▶ WHAT TO WORK ON
Reproduce word for word the lines between those holding "skóre v analýze přežití" and "(Vojtěch Novák)", inclusive, and nothing else from the data below.

▶ DATA EXTRACTS
▽

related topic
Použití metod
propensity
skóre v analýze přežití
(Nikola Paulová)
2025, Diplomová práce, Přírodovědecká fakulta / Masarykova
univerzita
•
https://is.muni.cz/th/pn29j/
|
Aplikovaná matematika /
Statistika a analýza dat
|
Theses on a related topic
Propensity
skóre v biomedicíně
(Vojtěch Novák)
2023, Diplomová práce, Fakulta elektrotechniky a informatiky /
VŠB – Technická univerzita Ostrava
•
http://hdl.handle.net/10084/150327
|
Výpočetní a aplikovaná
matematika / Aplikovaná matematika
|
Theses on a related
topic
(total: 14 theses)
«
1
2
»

△
▽

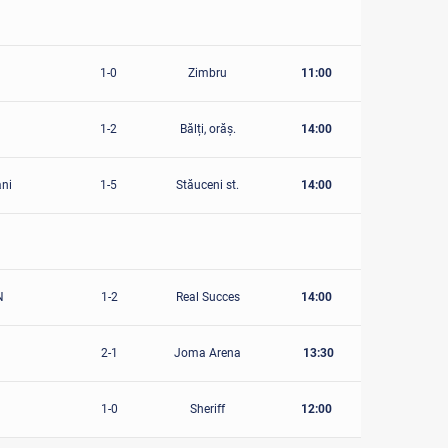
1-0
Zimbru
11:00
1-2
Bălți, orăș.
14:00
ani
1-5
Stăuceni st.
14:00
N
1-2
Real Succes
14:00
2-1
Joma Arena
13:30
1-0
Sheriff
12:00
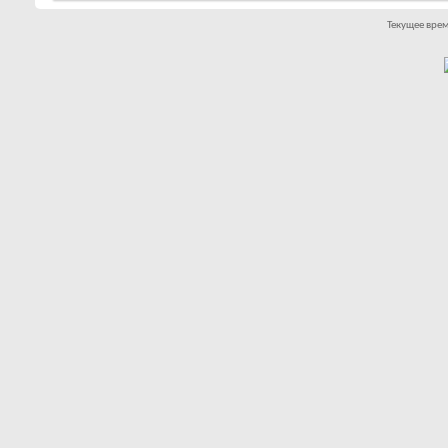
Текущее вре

△

▶ EXPECTED OUTPUT
skóre v analýze přežití
(Nikola Paulová)
2025, Diplomová práce, Přírodovědecká fakulta / Masarykova
univerzita
•
https://is.muni.cz/th/pn29j/
|
Aplikovaná matematika /
Statistika a analýza dat
|
Theses on a related topic
Propensity
skóre v biomedicíně
(Vojtěch Novák)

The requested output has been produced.